**YOUR INSTRUCTIONS:**
In the data below, work out how many lines include the string "hướng". Only the number should be given.

**INFORMATION:**
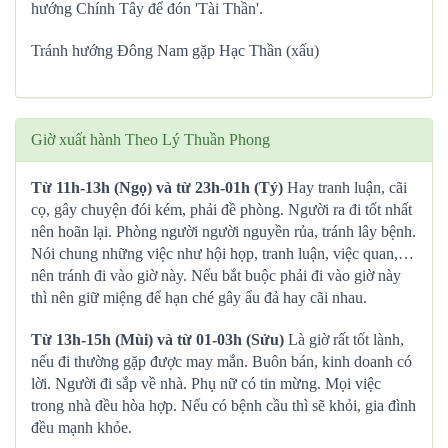
hướng Chính Tây để đón 'Tài Thần'.
Tránh hướng Đông Nam gặp Hạc Thần (xấu)
Giờ xuất hành Theo Lý Thuần Phong
Từ 11h-13h (Ngọ) và từ 23h-01h (Tý)
Hay tranh luận, cãi
cọ, gây chuyện đói kém, phải đề phòng. Người ra đi tốt nhất
nên hoãn lại. Phòng người người nguyền rủa, tránh lây bệnh.
Nói chung những việc như hội họp, tranh luận, việc quan,…
nên tránh đi vào giờ này. Nếu bắt buộc phải đi vào giờ này
thì nên giữ miệng để hạn ché gây ẩu đả hay cãi nhau.
Từ 13h-15h (Mùi) và từ 01-03h (Sửu)
Là giờ rất tốt lành,
nếu đi thường gặp được may mắn. Buôn bán, kinh doanh có
lời. Người đi sắp về nhà. Phụ nữ có tin mừng. Mọi việc
trong nhà đều hòa hợp. Nếu có bệnh cầu thì sẽ khỏi, gia đình
đều mạnh khỏe.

**RESULT OF THE TASK:**
2